(Transcribed page contents)
^^^^^^^^^^^^^^^^

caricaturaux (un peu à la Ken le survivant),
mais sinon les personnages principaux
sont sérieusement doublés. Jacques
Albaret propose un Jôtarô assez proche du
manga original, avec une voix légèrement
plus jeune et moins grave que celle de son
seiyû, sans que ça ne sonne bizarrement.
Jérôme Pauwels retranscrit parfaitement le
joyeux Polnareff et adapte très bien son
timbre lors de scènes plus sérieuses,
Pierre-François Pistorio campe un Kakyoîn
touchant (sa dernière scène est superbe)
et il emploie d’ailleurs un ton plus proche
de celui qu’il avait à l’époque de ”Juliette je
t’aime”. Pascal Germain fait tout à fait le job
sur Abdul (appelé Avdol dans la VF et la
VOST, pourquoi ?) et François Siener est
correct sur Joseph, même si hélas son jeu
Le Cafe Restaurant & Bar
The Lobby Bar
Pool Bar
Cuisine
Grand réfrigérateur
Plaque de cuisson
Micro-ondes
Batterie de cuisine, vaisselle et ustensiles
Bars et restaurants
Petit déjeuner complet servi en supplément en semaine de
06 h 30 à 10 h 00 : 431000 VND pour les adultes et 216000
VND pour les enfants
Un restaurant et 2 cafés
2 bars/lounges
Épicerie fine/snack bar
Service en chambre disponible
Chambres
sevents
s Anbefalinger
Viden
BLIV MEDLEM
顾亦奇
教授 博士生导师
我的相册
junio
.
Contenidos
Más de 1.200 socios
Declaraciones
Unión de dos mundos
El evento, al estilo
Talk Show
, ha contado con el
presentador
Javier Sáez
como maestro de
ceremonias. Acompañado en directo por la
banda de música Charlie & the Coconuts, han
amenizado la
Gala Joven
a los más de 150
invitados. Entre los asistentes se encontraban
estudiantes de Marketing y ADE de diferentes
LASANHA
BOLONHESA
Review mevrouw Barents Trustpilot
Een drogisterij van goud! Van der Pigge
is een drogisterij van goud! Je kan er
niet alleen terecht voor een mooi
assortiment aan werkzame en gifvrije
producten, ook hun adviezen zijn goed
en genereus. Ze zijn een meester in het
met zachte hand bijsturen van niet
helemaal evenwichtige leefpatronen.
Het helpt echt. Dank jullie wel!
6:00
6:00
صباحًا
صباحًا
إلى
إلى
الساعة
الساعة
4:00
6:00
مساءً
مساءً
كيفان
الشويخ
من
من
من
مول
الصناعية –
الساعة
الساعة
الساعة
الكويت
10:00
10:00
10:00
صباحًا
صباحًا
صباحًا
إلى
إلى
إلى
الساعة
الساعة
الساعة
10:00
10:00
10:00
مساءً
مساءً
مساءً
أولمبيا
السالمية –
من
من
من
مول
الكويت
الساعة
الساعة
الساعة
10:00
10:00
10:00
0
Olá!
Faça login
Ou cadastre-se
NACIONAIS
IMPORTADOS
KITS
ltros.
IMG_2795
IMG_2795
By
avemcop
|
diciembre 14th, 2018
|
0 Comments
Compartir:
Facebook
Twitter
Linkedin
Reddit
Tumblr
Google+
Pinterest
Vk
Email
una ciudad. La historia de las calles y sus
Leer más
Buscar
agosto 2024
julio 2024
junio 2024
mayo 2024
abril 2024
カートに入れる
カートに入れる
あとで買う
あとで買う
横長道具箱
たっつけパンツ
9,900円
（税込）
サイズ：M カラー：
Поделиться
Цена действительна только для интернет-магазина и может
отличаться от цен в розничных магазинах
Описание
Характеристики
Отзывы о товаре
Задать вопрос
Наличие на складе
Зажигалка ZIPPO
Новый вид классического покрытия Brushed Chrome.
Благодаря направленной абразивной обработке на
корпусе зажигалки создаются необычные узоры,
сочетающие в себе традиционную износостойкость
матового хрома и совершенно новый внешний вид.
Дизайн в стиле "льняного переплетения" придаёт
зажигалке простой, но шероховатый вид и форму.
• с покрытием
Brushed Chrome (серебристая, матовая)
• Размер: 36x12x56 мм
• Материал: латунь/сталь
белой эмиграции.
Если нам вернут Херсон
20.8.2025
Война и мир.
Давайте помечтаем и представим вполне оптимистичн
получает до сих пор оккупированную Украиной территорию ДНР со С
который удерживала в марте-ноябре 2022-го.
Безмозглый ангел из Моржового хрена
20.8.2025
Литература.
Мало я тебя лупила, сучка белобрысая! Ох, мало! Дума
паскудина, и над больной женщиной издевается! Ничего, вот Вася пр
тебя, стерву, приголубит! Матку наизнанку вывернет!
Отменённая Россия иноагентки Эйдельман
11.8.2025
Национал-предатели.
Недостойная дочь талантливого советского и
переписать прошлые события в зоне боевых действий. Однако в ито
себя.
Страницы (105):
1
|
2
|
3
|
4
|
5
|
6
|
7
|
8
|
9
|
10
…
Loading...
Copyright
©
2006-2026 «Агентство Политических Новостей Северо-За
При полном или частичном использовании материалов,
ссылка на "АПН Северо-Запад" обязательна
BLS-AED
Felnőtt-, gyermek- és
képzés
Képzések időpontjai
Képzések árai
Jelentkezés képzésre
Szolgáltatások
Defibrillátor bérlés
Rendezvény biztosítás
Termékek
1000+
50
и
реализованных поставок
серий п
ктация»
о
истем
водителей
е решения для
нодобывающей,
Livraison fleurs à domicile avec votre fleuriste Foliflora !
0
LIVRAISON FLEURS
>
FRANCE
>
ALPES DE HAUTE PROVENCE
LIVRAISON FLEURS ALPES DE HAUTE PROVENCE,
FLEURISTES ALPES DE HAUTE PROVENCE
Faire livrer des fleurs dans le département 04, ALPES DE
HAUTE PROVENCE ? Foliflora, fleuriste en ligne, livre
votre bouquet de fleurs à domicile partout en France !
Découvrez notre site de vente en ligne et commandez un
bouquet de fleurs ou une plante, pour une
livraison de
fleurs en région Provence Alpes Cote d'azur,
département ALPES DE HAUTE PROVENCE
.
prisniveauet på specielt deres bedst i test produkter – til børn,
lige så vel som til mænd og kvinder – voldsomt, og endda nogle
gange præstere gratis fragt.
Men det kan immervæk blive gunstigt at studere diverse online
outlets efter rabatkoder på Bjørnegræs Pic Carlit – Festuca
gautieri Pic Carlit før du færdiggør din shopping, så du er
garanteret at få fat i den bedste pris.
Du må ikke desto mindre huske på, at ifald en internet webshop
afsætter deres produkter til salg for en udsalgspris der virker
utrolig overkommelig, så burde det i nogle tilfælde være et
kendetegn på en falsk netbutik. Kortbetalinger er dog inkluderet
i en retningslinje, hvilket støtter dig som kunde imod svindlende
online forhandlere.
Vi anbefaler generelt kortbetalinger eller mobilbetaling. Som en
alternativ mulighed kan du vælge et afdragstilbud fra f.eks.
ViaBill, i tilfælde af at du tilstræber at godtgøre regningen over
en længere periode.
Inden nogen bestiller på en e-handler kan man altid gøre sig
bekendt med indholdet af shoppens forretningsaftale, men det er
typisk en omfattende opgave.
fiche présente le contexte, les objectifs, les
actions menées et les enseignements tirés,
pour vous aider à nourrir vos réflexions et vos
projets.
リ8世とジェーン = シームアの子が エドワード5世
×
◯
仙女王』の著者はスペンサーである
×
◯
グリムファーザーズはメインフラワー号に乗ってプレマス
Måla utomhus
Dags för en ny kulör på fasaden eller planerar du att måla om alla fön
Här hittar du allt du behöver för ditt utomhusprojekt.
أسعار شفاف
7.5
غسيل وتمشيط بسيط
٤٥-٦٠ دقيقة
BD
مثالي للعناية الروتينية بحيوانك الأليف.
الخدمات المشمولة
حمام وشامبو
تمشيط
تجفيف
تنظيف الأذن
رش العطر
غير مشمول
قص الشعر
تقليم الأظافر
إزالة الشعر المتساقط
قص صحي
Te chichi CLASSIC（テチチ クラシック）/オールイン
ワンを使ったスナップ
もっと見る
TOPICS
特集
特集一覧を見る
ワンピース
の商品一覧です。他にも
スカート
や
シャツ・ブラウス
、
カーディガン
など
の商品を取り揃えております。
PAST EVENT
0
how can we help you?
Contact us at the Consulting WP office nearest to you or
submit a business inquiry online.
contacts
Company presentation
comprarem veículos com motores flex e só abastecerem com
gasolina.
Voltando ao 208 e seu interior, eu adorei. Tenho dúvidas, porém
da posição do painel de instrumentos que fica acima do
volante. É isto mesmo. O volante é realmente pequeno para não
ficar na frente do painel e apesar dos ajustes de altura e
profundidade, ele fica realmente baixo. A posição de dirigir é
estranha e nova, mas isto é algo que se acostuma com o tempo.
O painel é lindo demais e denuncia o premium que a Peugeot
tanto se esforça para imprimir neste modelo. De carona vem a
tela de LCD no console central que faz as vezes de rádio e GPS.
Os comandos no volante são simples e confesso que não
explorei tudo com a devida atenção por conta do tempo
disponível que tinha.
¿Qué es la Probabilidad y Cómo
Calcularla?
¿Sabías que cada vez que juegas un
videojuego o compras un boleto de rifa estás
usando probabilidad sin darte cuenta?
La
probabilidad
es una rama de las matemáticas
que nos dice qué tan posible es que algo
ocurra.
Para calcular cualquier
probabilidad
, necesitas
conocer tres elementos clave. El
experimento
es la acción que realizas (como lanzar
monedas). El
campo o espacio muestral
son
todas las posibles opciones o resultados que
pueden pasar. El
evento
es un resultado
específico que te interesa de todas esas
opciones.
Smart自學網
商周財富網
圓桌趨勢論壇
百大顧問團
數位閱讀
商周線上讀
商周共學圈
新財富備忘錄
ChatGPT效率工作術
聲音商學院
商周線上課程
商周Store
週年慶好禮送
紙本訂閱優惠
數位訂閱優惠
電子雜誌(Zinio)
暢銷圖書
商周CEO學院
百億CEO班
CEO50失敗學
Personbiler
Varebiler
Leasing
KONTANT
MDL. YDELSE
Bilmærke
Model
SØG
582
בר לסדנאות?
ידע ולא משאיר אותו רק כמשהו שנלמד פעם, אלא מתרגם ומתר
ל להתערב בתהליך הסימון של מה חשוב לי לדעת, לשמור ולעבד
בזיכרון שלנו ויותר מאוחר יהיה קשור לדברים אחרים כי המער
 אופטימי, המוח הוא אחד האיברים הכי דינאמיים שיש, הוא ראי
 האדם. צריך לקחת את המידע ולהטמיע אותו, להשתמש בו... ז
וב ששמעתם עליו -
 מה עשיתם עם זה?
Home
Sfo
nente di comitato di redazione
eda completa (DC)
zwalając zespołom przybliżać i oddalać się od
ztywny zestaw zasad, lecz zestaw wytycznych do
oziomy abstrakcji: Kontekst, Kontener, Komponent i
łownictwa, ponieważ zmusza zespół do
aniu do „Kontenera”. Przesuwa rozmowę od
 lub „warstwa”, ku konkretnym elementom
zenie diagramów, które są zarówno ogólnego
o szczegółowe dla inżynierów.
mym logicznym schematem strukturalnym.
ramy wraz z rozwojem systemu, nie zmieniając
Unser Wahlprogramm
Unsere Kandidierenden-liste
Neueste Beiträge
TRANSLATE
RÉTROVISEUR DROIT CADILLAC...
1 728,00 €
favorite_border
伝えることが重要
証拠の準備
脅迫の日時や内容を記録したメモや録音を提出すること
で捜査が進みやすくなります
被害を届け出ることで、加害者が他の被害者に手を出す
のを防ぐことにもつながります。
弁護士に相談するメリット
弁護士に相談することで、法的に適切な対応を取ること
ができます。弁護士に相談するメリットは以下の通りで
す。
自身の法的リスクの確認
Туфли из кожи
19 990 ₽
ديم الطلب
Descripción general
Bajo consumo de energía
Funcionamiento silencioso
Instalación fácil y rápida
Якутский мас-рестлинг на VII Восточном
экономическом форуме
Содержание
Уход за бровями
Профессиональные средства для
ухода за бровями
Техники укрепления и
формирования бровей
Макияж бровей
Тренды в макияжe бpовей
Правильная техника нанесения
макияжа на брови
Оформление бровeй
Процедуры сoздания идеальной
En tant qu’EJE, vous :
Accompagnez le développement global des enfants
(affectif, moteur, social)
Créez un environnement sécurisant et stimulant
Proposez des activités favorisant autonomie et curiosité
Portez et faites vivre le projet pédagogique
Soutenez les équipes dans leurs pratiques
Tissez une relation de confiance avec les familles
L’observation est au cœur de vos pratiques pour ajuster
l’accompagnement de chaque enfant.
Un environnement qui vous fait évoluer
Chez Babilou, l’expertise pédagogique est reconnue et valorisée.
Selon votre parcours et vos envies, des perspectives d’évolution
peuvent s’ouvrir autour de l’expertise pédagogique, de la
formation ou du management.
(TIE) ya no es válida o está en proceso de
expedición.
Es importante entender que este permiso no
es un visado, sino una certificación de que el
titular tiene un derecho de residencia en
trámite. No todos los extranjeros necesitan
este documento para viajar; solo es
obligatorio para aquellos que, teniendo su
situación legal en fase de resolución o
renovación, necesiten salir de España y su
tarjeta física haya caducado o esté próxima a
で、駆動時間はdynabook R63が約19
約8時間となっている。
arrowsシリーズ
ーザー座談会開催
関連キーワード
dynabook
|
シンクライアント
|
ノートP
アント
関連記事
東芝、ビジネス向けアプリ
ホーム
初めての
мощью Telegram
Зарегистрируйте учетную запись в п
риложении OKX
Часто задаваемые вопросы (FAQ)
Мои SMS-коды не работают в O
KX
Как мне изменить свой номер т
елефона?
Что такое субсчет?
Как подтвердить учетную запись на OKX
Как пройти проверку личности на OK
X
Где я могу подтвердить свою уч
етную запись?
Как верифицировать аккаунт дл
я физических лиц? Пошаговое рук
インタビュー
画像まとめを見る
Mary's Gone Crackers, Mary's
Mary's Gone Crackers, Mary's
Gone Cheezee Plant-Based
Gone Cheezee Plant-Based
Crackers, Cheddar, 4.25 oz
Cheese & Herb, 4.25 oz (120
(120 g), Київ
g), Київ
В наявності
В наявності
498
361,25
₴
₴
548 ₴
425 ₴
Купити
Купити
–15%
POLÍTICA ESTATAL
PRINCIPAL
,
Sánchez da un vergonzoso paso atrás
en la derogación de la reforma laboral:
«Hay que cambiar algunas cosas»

^^^^^^^^^^^^^^^^

• [Exercise description]
Search the data above and return each line in which "подтвердить" occurs.

• [Response box]
Как подтвердить учетную запись на OKX
Где я могу подтвердить свою уч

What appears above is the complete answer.